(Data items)

※ ※ ※

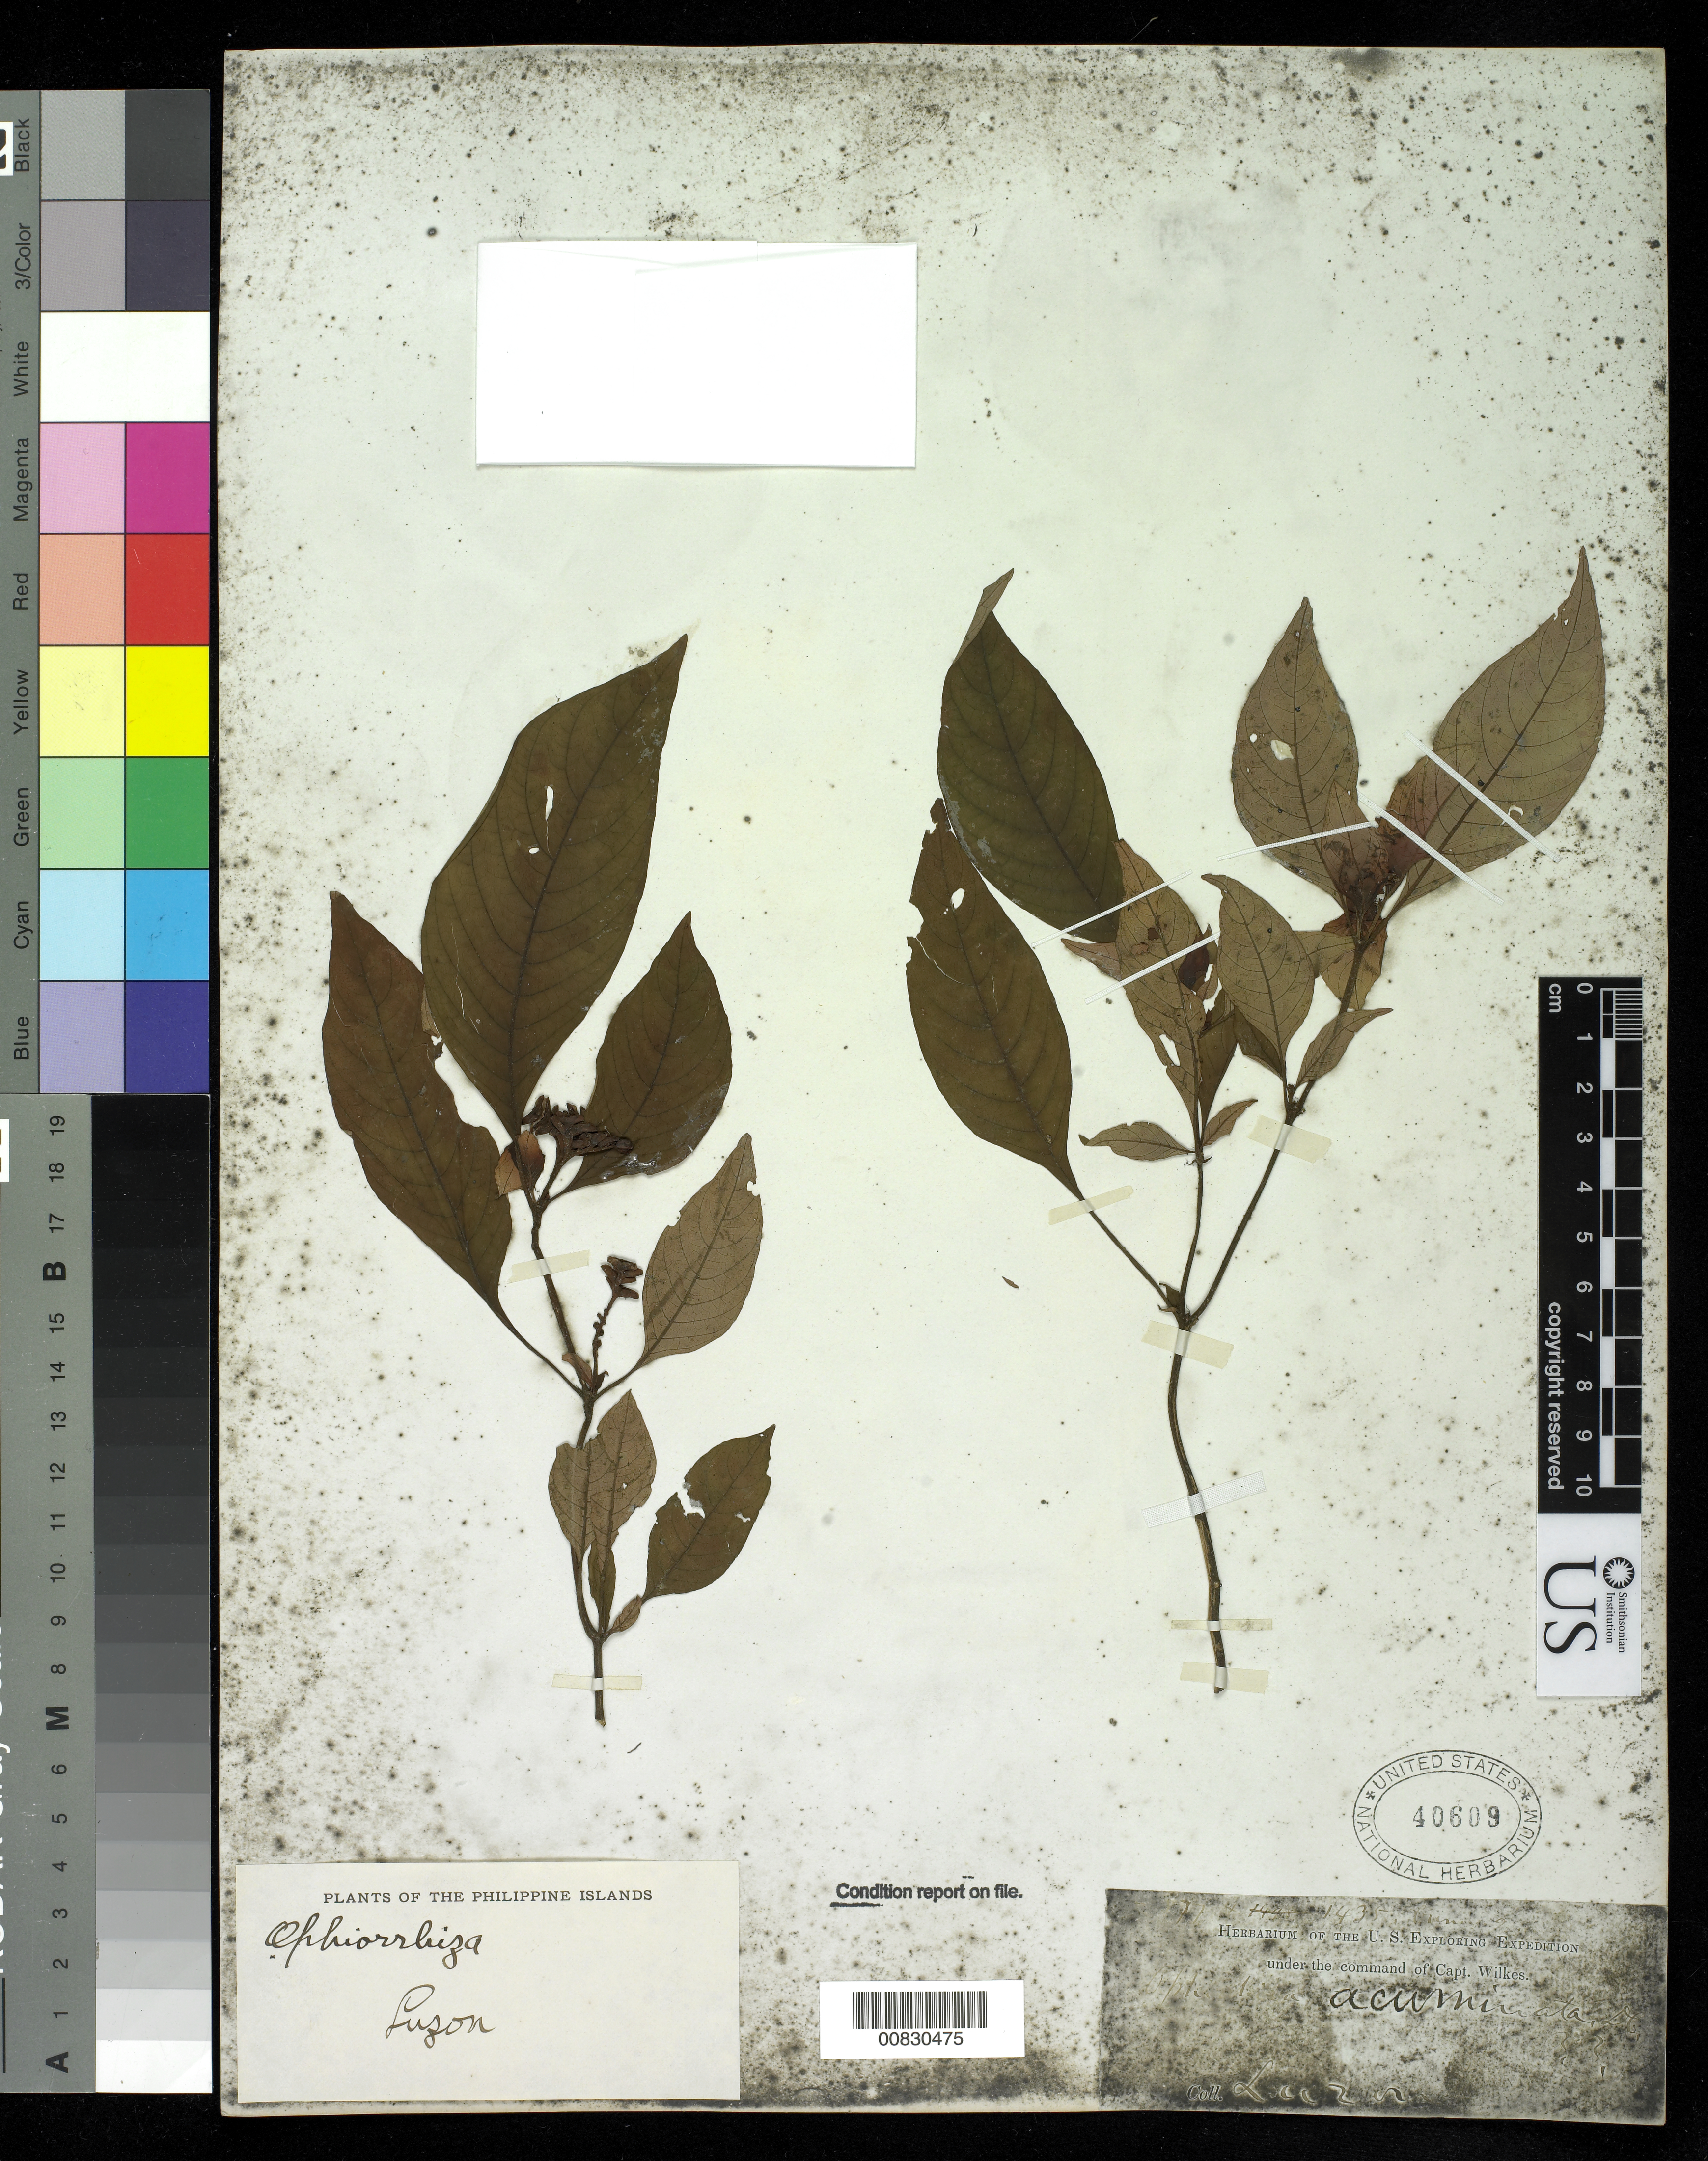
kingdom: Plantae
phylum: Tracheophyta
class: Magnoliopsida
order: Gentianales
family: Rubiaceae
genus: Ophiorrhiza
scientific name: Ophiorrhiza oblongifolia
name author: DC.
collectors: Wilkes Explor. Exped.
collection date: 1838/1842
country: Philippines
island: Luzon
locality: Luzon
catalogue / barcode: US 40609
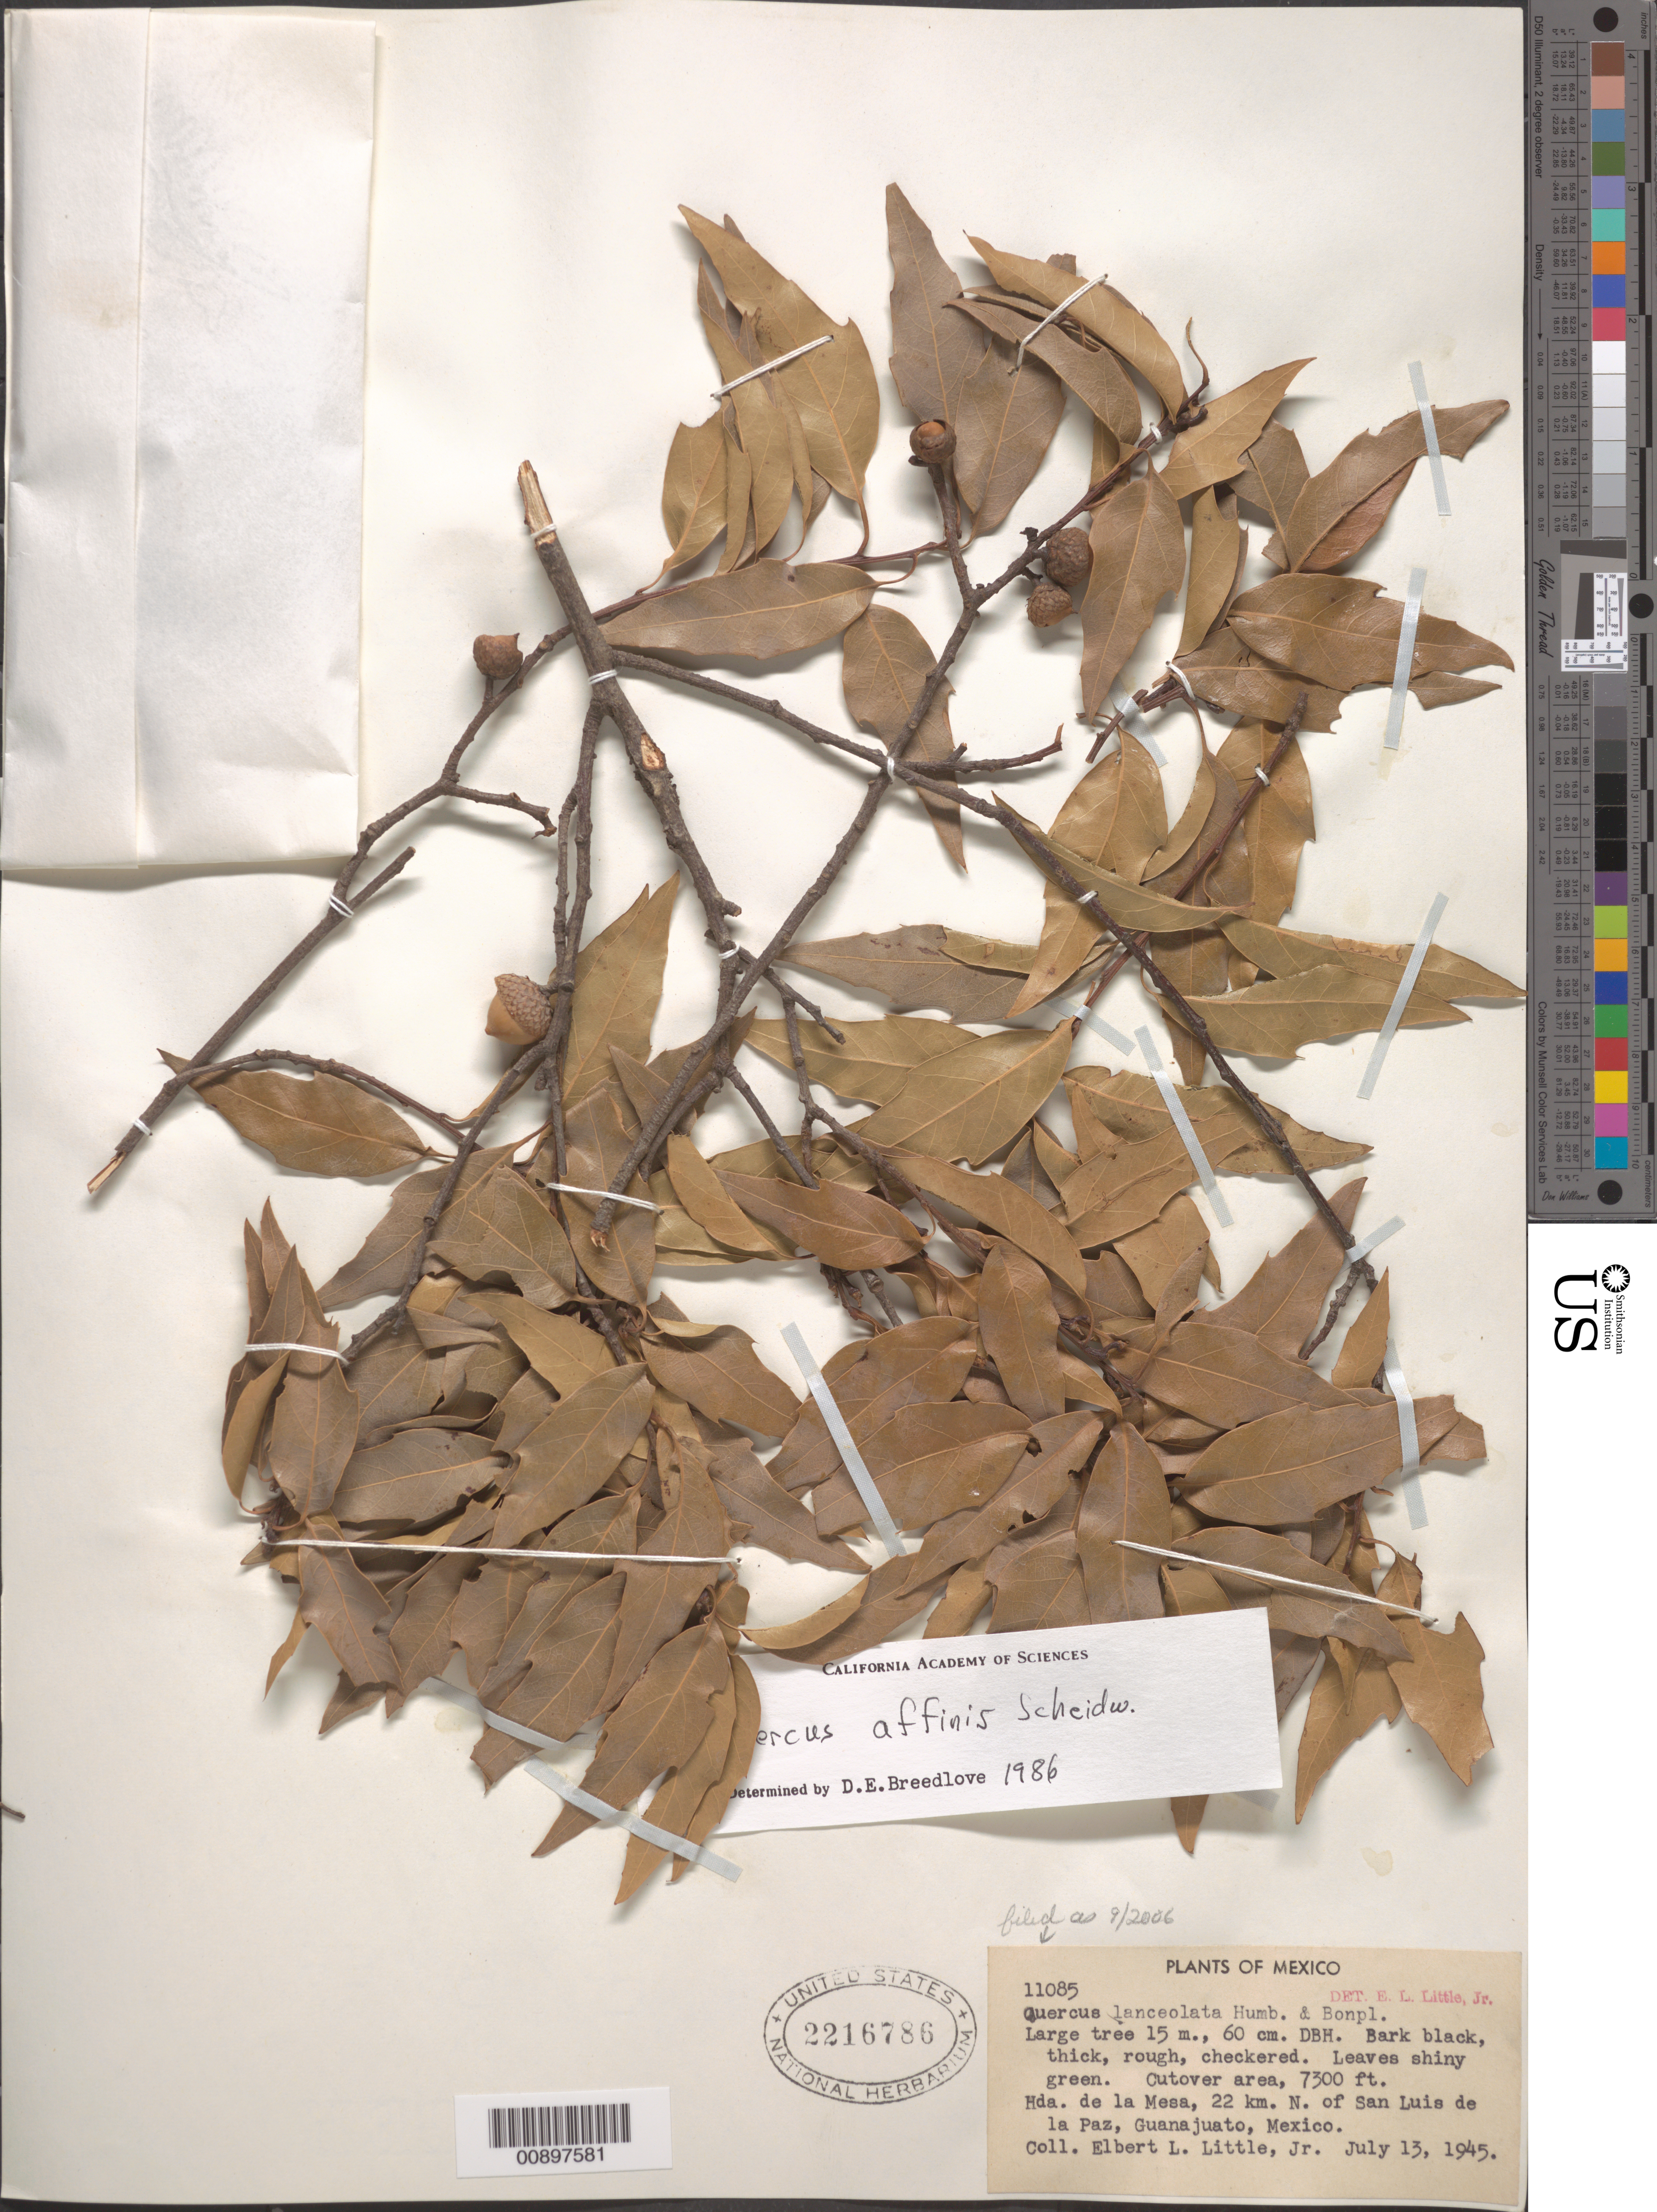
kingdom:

※ ※ ※

* _EXERCISE PROMPT_
Copy out every line of the items above, word for word, omitting the pictures.

* _IN RESPONSE_
kingdom: Plantae
phylum: Tracheophyta
class: Magnoliopsida
order: Gentianales
family: Rubiaceae
genus: Ophiorrhiza
scientific name: Ophiorrhiza oblongifolia
name author: DC.
collectors: Wilkes Explor. Exped.
collection date: 1838/1842
country: Philippines
island: Luzon
locality: Luzon
catalogue / barcode: US 40609
kingdom:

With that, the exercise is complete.